Review of Module 10 of Data Analysis for Social Scientists (MITx, edX) – Intro to Machine Learning and Data Visualisation
This week’s topics were very interesting. In particular, I gained a better technical understanding of machine learning (prediction) versus estimation. And I love making pretty graphs so the data visualisation lecture was fun too!
Traditionally, the artificial intelligence approach to computation problems has been to imitate how humans complete the task (e.g. sentiment analysis in speech). This approach stalled because of the subtleties and variations involved.
Machine learning takes a very different approach. It turns any “intelligence” task into an empirical learning task by specifying what is to be predicted and what is used to predict it. Applications of machine learning include image classification, visual recognition and speech interpretation.
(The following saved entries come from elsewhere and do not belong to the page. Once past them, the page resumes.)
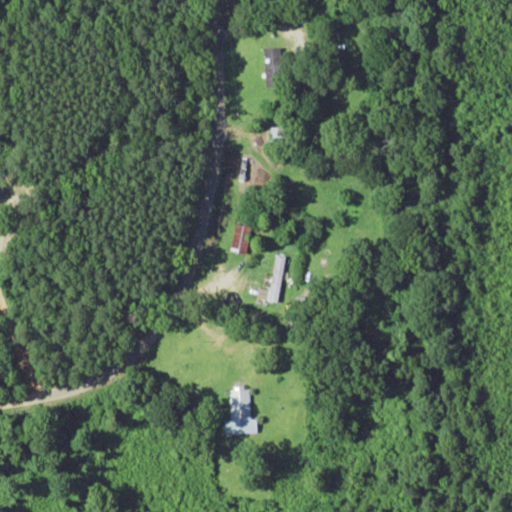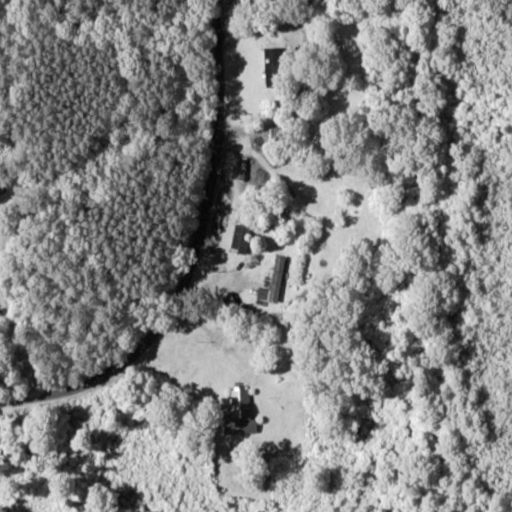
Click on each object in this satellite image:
building: (274, 67)
building: (242, 239)
road: (190, 256)
building: (274, 282)
building: (242, 414)
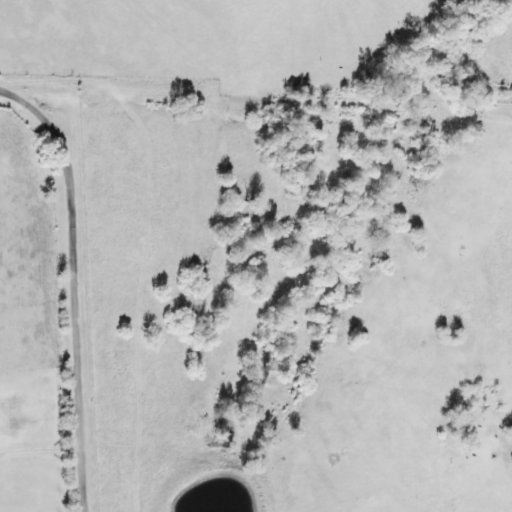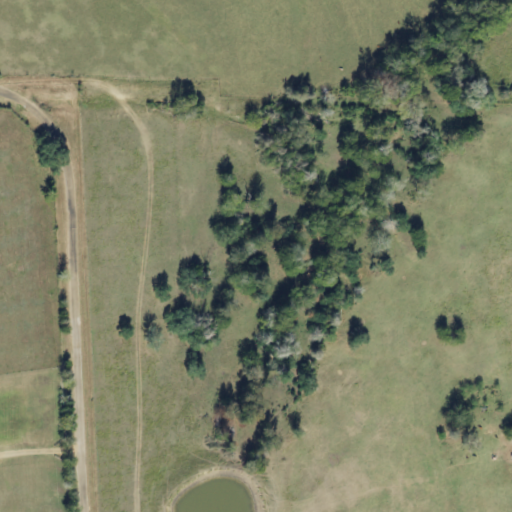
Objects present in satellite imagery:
road: (24, 96)
road: (80, 307)
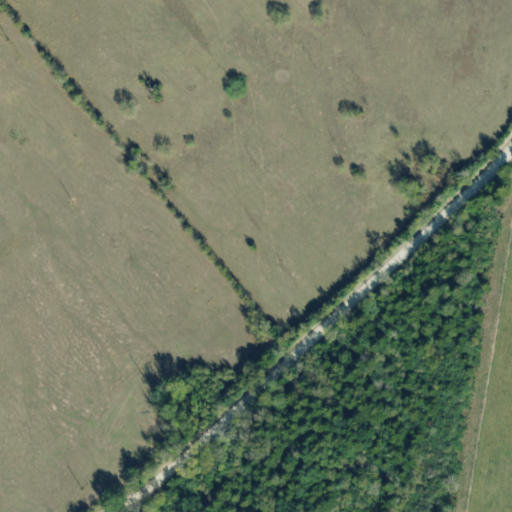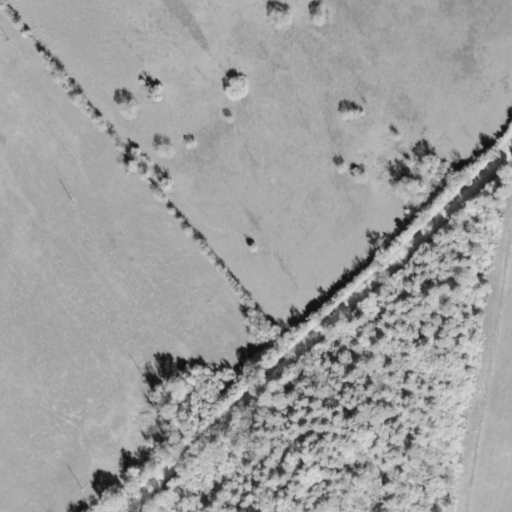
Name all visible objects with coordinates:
road: (315, 332)
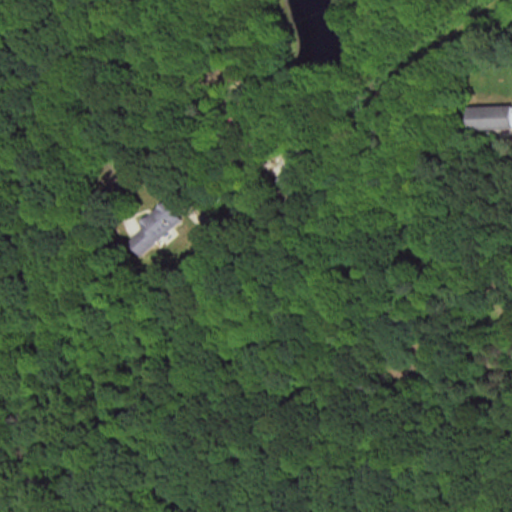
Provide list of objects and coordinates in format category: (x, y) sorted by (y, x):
building: (489, 117)
building: (169, 230)
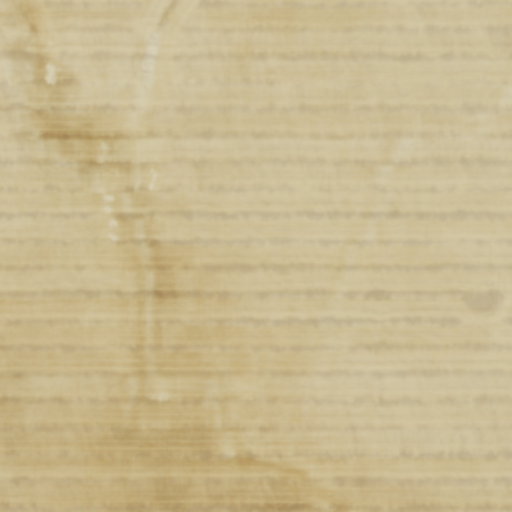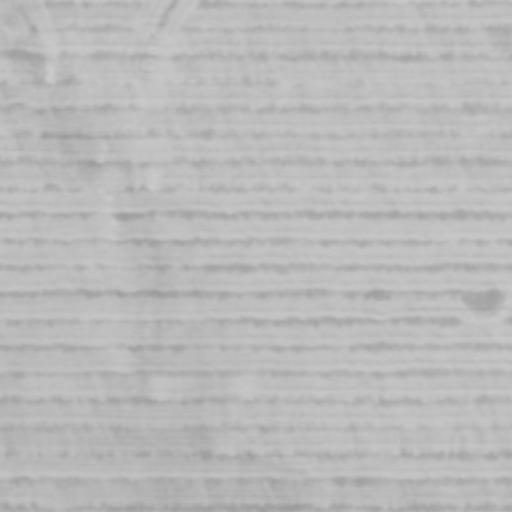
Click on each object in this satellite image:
crop: (256, 256)
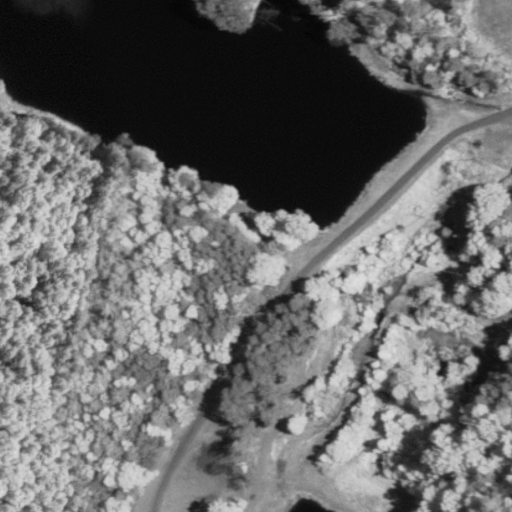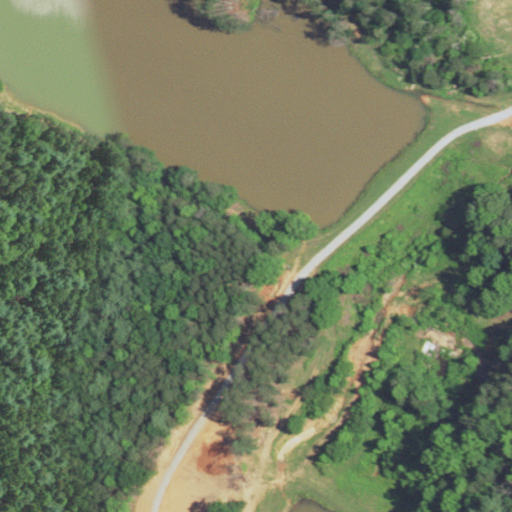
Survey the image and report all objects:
road: (296, 277)
building: (508, 353)
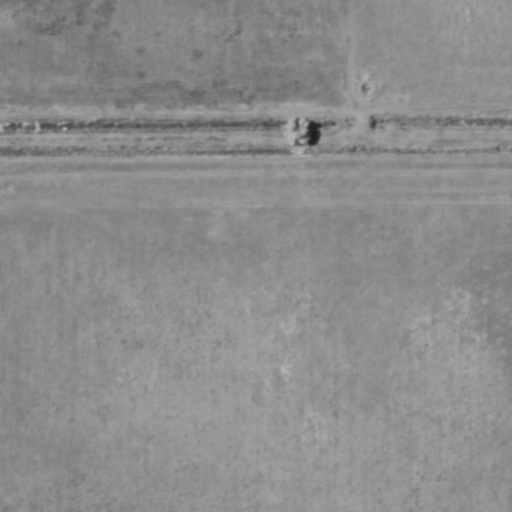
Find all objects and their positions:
road: (164, 72)
road: (381, 251)
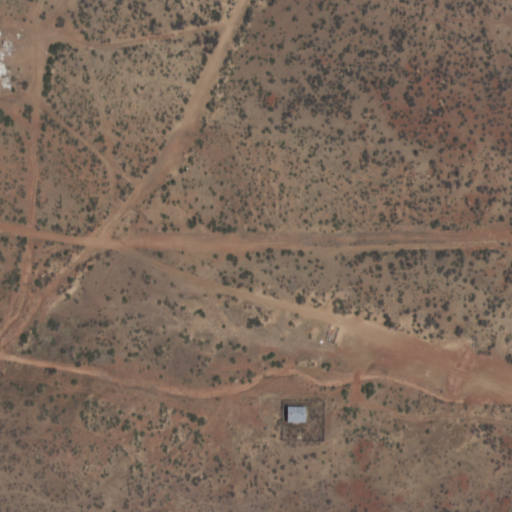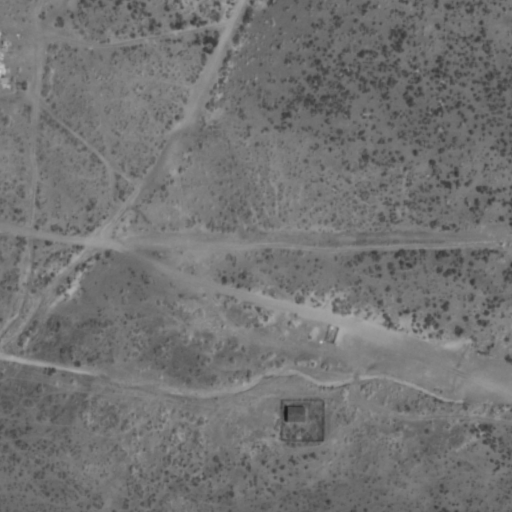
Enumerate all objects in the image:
building: (5, 46)
road: (145, 184)
road: (256, 388)
building: (301, 413)
building: (295, 414)
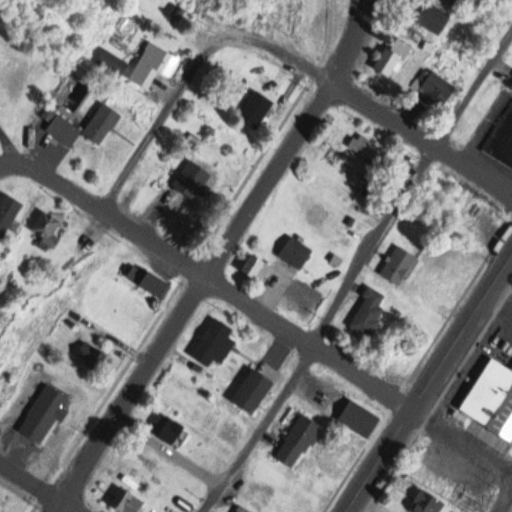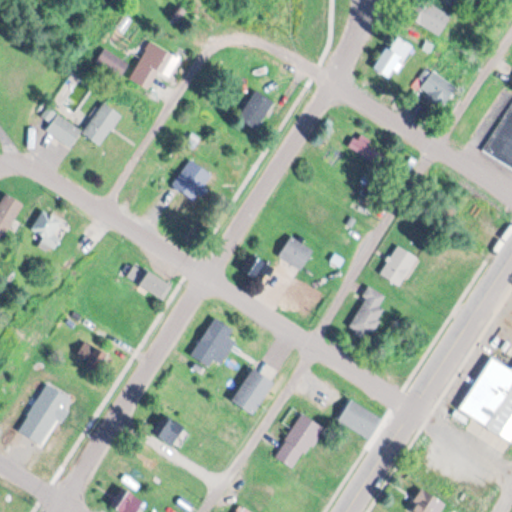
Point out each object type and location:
building: (434, 18)
building: (394, 58)
building: (112, 64)
building: (153, 67)
building: (437, 91)
building: (256, 110)
road: (378, 110)
road: (166, 119)
building: (102, 125)
building: (63, 132)
building: (502, 139)
building: (502, 141)
building: (371, 155)
road: (1, 164)
road: (56, 184)
building: (7, 213)
building: (47, 228)
building: (296, 253)
road: (218, 260)
building: (399, 266)
road: (358, 271)
building: (260, 272)
building: (148, 282)
building: (369, 314)
road: (309, 343)
building: (214, 344)
road: (428, 382)
building: (253, 393)
building: (492, 397)
building: (492, 401)
building: (359, 420)
building: (171, 433)
building: (299, 443)
road: (38, 486)
road: (503, 499)
building: (426, 503)
building: (128, 504)
building: (243, 510)
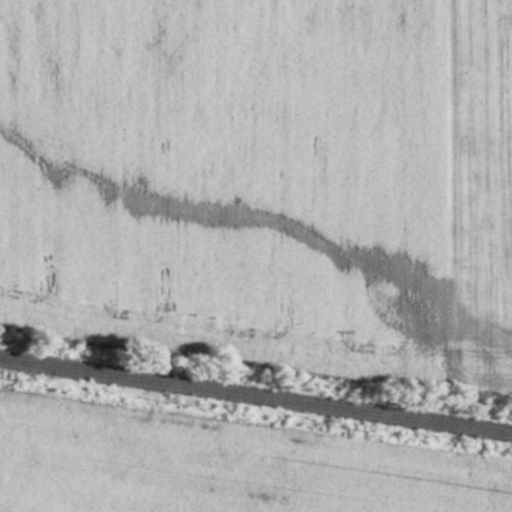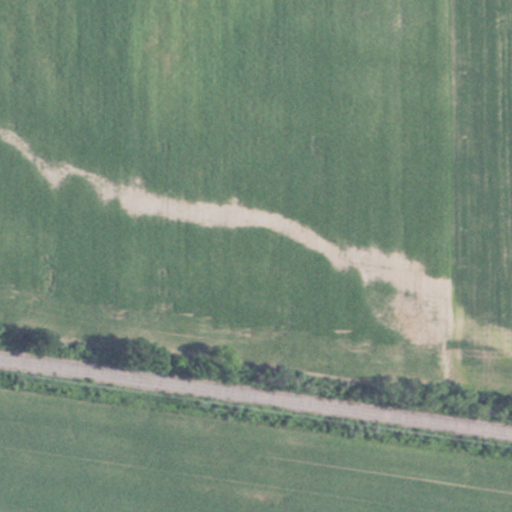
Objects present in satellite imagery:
railway: (256, 398)
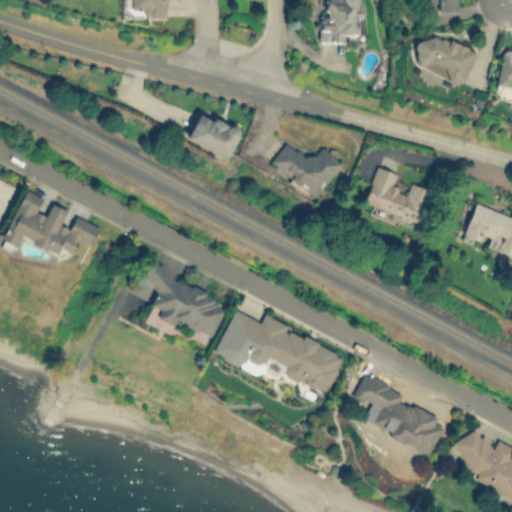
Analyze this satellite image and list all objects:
building: (444, 4)
building: (146, 6)
building: (143, 8)
building: (337, 20)
building: (337, 20)
road: (201, 38)
road: (276, 48)
building: (441, 57)
building: (441, 57)
building: (504, 69)
building: (504, 69)
road: (255, 90)
building: (210, 132)
building: (211, 134)
road: (405, 156)
building: (304, 166)
building: (304, 167)
building: (395, 194)
building: (390, 197)
building: (43, 224)
railway: (256, 224)
building: (45, 226)
building: (490, 227)
building: (489, 228)
road: (255, 283)
building: (176, 298)
building: (183, 302)
building: (274, 349)
building: (276, 349)
building: (395, 414)
building: (396, 414)
building: (483, 460)
building: (485, 460)
pier: (413, 504)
And it can also be useful for for constructing measures of unobservable characteristics (e.g. measuring corruption) and designing policies which rely on our ability to predict (e.g. poverty scorecard).
Unlike estimation, the coefficients obtained from machine learning are not meaningful. Machine algorithms do not provide unbiased, consistent estimators. However, they can still be useful in providing clues as to what variables are meaningful for estimation.
The graphical representation of data is important, especially for communicating results. When people read papers, they tend to look at the graph first because it is attractive. Therefore, graphs should be interpretable on its own. Besides for communicating results, data visualisation helps guide the analysis of results.
Robert Kosara defined data visualisation as follows:
- Based on (non-visual) data
- Produces an image
- Results must be readable and recognisable
During the lecture, Prof Duflo discussed principles of good data visualisation and common mistakes.